Acquisition: On April 24, 2023, we completed the purchase of Coast Mountain Resources (2020) Ltd. (“CMR”) for approximately $26.9 million in cash, subject to certain adjustments. CMR is a construction aggregate producer based in British Columbia, Canada operating on Malahat First Nation land. CMR results are reported in the Materials segment. This acquisition did not have a material impact on our financial statements.
In accordance with the Financial Accounting Standards Board ("FASB") Accounting Standards Codification (“ASC”) Topic 805, Business Combinations, the total purchase price and assumed liabilities were allocated based on their estimated fair values as of April 24, 2023. The tangible assets acquired and liabilities assumed were approximately $29.2 million and $7.1 million, respectively, resulting in acquired goodwill of $4.8 million. The tangible assets balance consists primarily of equipment, vehicles and the right-to-mine which are reported in Property and equipment, net. The estimated allocation is subject to revision during the measurement period, which may result in adjustments to the values presented herein. We expect to finalize these amounts within 12 months from the acquisition date.

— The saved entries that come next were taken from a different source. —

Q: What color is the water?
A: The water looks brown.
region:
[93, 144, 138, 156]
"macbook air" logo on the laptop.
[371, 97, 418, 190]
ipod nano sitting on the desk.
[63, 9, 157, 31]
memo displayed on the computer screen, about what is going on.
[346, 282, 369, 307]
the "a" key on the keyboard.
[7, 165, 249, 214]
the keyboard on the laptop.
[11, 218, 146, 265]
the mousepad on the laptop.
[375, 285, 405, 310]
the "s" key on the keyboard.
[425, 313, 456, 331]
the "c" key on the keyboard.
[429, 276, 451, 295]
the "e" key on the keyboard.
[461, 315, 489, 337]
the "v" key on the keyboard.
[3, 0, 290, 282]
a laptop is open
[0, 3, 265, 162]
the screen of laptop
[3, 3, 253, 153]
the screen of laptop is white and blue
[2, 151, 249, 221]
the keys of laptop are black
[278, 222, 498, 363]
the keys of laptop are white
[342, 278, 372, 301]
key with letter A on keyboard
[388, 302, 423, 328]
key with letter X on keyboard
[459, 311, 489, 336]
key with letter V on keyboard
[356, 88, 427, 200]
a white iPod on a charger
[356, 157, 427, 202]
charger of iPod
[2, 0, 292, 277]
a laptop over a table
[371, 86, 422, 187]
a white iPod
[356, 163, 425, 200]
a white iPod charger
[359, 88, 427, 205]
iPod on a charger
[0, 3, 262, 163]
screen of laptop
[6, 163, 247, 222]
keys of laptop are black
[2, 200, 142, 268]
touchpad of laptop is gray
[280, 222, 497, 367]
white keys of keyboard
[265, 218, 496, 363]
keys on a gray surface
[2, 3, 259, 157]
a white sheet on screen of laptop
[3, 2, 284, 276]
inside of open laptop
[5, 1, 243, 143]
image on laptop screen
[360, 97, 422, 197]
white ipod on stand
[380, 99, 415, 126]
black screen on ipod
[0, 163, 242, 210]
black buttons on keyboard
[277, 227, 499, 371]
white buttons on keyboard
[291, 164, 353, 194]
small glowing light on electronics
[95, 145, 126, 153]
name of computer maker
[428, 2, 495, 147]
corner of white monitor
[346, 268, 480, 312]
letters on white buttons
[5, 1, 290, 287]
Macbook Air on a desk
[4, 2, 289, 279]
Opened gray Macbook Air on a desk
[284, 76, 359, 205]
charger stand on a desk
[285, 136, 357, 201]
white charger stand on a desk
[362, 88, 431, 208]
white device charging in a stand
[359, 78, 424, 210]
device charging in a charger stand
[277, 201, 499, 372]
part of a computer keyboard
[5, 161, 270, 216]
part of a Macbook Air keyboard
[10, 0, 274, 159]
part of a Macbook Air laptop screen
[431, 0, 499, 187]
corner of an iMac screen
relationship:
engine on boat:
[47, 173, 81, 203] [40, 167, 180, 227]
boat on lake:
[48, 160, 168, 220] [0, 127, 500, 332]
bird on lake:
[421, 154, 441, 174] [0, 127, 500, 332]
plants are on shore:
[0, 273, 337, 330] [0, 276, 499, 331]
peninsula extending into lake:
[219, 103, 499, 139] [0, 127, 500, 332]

Impairment charges: During the third quarter of 2023, we made the decision to wind down our international Mineral Services operations. We perform goodwill impairment tests annually as of November 1 and more frequently when events and circumstances occur that indicate a possible impairment of goodwill. In response to this change in the business, we performed an interim goodwill impairment test on the Mountain Group Construction reporting unit, which resulted in a non-cash impairment charge. We also assessed the long-lived tangible assets and amortizable intangible assets associated with these Mineral Services operations. We recorded a total of $4.5 million of non-cash impairment charges during the three and nine months ended September 30, 2023 related to the wind down of international Mineral Services operations, which are included in other costs on our condensed consolidated statement of operations.
Seasonality: Our operations are typically affected more by weather conditions during the first and fourth quarters of our fiscal year which may alter our construction schedules and can create variability in our revenues and profitability. Therefore, the results of operations for the three and nine months ended September 30, 2023 are not necessarily indicative of the results to be expected for the full year.